The precedent has been set. In the state’s already-skewed binding arbitration process, in which a lone outsider with no stake in the outcome settles contract disputes between local governments and their unions, compliance with the law is optional.
That’s the takeaway from Monday’s meeting of the Metropolitan Police Department Fiscal Affairs Committee. A discussion between police administrators and the elected officials who comprise the committee made it clear recent negotiations between the department and the officers union, overseen by Chicago arbitrator Robert Perkovich, did not follow the law. Far from mere technicalities, some of the violations eliminated what little transparency exists in the arbitration process, effectively keeping both elected stewards and the public from knowing what offers were considered, which side prevailed and how Mr. Perkovich justified his ruling.
Clark County legal counsel Mary-Anne Miller found Mr. Perkovich was improperly selected to resolve the impasse; there was no written record of the parties’ last, best offers; and the parties didn’t keep a full record of the hearings, despite the presence of a court reporter.
“I have publicly spoken that this process is etched in stone. I have found that not to be the case,” Sheriff Doug Gillespie said at Monday’s meeting.
“It was clear that the statute was not followed,” committee member and Clark County Commission Chairman Steve Sisolak told the Review-Journal.
Imagine that laws were broken in executing a contract or any other binding proceeding. Would that contract stand? Of course not. But this one will, because elected officials appear to be satisfied with the outcome: a one-year award that boosts overall police compensation by $11.6 million in salary and benefits. They’re in agreement that the law-breaking ruling is binding.
If the County Commission or the Las Vegas City Council sued over the violations of collective bargaining law and asked a judge to order the arbitration process restarted, could a different arbitrator award police even more money? Of course. But that’s not the point here. The law requires a minimum standard of documentation so taxpayers, who can’t witness negotiations, have assurances their interests are considered. Without that documentation, the process has no integrity, and the public has cause for suspicion.

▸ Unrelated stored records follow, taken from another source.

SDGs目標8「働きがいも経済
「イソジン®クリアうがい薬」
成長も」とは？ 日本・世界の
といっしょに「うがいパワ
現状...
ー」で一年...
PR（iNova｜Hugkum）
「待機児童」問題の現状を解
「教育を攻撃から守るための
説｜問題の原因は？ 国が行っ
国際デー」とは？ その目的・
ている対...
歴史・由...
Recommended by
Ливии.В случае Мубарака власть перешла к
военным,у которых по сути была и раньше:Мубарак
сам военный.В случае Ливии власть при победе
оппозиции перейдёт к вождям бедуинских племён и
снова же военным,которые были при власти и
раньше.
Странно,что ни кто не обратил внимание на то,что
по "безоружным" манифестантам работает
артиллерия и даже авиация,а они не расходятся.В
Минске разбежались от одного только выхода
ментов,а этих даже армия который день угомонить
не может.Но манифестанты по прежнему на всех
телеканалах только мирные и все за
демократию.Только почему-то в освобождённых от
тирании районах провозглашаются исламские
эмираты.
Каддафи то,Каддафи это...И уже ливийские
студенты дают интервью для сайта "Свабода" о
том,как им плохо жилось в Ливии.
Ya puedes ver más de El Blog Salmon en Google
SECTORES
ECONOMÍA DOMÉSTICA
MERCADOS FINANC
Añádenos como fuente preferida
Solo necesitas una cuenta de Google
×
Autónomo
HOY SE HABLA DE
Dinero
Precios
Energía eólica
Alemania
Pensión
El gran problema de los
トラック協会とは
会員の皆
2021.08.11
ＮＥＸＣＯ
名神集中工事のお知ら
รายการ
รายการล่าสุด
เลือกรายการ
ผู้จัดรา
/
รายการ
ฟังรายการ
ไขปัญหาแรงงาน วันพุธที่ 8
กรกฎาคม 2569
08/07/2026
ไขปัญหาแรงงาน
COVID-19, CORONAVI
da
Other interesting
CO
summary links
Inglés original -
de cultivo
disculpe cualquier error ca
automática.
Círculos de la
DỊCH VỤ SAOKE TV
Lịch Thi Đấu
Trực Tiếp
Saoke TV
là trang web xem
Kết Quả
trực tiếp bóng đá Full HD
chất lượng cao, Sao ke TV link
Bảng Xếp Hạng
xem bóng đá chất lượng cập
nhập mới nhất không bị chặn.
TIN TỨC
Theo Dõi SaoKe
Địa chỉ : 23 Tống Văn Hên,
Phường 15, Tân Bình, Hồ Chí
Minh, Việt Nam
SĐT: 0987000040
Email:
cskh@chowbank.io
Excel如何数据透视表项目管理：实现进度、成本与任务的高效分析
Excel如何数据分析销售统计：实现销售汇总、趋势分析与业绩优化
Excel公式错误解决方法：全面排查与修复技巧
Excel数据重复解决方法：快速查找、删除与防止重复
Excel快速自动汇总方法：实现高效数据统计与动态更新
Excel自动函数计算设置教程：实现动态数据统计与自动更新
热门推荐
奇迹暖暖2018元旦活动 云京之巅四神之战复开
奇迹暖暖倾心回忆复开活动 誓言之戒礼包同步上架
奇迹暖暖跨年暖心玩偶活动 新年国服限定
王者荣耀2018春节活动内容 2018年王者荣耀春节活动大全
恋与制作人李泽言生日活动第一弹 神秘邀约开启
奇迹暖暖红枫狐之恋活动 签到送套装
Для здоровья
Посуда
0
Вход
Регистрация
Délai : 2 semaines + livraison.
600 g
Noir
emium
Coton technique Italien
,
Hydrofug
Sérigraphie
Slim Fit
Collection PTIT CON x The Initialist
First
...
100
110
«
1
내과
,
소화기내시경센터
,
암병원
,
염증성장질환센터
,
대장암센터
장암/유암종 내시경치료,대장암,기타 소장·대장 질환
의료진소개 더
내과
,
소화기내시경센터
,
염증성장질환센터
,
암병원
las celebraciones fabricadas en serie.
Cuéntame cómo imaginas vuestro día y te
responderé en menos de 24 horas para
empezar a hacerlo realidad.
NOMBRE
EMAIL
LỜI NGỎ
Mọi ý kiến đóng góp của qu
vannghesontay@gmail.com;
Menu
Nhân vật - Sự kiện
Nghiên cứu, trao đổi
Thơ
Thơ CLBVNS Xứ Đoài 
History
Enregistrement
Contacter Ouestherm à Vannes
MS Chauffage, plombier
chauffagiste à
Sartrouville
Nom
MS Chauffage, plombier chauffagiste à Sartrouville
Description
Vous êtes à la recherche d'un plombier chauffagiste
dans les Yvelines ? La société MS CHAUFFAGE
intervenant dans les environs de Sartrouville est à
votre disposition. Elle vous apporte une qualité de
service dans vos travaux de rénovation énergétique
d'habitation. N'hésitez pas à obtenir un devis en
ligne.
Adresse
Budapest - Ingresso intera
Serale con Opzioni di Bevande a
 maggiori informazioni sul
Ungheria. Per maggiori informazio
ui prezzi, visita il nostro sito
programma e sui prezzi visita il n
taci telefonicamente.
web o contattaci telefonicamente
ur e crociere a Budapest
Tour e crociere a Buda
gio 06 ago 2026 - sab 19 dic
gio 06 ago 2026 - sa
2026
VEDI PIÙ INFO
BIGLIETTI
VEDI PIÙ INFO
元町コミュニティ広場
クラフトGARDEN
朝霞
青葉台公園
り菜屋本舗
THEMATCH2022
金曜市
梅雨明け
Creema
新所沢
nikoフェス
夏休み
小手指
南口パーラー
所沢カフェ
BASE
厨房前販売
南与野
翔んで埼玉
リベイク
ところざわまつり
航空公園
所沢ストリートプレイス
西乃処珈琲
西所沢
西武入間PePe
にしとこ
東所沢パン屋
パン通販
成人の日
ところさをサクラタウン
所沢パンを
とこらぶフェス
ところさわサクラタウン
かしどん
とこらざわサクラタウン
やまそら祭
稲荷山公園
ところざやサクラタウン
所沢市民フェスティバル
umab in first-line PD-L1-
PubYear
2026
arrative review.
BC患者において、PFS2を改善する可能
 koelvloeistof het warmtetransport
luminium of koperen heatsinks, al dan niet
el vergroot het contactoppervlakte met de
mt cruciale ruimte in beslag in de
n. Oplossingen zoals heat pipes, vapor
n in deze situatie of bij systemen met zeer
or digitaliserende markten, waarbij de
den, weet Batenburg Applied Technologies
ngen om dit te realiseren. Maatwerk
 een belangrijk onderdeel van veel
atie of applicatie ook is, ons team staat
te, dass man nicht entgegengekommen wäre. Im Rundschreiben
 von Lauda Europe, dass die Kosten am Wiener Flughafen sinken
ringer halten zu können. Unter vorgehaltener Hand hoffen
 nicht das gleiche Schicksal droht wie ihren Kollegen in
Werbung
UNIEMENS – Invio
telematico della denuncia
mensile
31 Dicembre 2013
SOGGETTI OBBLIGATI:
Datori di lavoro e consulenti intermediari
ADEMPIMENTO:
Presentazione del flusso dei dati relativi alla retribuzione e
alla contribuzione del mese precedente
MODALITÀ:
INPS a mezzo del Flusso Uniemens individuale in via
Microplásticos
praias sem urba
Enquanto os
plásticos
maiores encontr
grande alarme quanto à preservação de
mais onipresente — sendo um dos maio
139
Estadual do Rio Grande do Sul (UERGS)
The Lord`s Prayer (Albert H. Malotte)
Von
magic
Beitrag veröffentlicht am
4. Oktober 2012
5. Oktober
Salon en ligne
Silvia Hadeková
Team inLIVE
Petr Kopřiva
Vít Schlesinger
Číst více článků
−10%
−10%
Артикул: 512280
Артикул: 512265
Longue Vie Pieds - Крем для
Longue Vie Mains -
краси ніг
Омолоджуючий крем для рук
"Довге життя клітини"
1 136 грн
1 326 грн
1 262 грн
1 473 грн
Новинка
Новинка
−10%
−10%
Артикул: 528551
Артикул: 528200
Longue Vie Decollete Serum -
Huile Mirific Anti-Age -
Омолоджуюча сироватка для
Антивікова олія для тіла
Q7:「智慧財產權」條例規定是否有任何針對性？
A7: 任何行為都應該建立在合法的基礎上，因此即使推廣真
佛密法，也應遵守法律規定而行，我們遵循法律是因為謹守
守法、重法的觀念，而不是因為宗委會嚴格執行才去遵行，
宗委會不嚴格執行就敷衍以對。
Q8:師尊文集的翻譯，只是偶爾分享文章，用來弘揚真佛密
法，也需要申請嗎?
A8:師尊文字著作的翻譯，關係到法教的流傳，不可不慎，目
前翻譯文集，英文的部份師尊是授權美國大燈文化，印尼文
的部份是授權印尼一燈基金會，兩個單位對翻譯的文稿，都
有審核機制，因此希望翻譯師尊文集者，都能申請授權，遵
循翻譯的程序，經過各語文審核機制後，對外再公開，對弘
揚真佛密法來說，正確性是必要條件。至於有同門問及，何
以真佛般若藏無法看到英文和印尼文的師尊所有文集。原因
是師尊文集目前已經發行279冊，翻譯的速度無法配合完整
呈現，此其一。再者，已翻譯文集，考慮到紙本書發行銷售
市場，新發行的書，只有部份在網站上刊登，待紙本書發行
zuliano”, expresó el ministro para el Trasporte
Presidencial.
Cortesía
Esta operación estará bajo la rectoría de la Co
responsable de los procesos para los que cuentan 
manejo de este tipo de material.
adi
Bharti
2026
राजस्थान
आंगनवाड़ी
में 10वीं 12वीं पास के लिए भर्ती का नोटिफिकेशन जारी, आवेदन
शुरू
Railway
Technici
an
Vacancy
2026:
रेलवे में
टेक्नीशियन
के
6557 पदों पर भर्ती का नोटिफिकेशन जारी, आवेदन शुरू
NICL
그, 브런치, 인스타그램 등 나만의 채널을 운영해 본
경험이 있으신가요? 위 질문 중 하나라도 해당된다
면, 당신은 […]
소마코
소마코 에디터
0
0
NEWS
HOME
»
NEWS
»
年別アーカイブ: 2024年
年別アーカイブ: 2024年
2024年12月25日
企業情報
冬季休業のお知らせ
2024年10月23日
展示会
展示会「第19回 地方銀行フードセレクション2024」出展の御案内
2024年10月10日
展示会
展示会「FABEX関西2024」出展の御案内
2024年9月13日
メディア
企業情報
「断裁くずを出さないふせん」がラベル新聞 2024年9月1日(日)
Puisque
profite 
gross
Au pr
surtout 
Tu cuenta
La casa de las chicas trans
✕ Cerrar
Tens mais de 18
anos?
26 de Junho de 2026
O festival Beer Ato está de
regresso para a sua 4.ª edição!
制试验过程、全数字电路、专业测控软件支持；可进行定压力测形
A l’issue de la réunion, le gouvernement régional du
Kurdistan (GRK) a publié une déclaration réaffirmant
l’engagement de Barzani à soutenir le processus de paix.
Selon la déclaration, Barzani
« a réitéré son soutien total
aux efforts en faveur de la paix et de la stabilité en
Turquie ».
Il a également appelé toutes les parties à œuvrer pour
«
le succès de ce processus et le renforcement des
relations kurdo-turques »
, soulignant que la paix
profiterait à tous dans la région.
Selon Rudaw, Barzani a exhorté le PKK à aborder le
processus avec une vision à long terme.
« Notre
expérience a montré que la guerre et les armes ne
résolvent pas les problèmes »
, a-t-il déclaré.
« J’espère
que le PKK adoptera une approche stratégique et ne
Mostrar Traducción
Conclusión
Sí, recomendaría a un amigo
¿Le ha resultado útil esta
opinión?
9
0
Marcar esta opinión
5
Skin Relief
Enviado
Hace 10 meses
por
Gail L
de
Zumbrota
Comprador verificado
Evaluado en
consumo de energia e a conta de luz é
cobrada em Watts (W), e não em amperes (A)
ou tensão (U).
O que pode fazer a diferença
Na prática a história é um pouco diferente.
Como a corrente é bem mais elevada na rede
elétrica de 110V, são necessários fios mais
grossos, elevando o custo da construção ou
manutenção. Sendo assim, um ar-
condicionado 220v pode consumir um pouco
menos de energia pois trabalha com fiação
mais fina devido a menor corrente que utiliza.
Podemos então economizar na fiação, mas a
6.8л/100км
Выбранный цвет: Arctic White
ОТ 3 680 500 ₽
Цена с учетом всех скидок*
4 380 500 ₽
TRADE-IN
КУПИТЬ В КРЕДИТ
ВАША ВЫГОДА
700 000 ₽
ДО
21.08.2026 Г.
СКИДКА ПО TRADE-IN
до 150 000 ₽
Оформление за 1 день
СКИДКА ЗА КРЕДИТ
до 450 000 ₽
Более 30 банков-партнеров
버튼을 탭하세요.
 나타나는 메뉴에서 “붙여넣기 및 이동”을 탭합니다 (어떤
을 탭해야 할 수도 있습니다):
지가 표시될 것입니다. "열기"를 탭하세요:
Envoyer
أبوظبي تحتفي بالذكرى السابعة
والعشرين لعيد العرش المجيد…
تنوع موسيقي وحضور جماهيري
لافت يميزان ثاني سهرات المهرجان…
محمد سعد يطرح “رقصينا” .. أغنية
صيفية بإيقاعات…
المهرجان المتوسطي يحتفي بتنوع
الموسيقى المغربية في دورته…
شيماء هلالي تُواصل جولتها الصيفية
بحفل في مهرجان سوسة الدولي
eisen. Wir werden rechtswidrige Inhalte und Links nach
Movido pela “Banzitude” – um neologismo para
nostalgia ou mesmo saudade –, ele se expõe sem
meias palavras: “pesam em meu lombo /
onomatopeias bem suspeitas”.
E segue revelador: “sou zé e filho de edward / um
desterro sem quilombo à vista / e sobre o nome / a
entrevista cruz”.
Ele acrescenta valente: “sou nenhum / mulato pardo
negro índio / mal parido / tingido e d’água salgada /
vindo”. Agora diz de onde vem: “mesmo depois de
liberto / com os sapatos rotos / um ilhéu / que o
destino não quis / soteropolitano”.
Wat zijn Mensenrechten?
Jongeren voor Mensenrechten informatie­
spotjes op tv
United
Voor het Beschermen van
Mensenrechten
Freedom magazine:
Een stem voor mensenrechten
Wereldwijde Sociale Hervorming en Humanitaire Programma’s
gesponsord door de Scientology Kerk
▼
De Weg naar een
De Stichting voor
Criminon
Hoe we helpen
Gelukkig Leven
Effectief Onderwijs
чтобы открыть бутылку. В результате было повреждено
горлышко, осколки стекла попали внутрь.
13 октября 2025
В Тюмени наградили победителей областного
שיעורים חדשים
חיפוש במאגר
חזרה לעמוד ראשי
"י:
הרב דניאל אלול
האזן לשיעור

Mr. Gillespie was adamant Monday that “there was no collusion. There were no deals being made.” Yet without the “statutorily required paper trail,” as Ms. Miller put it, we can’t be certain. This botched negotiation underscores the importance of openness in collective bargaining, and of having elected boards, not unaccountable arbitrators, settle contract disputes. The Legislature must pass such reforms.
If our elected officials won’t stand up for the law, who will? Committee member and Clark County Commissioner Larry Brown said during Monday’s hearing that there are “some lessons to be learned here.” Yes, there certainly are. When our government masters are deciding behind closed doors how much of our money to keep for themselves, the law means squat.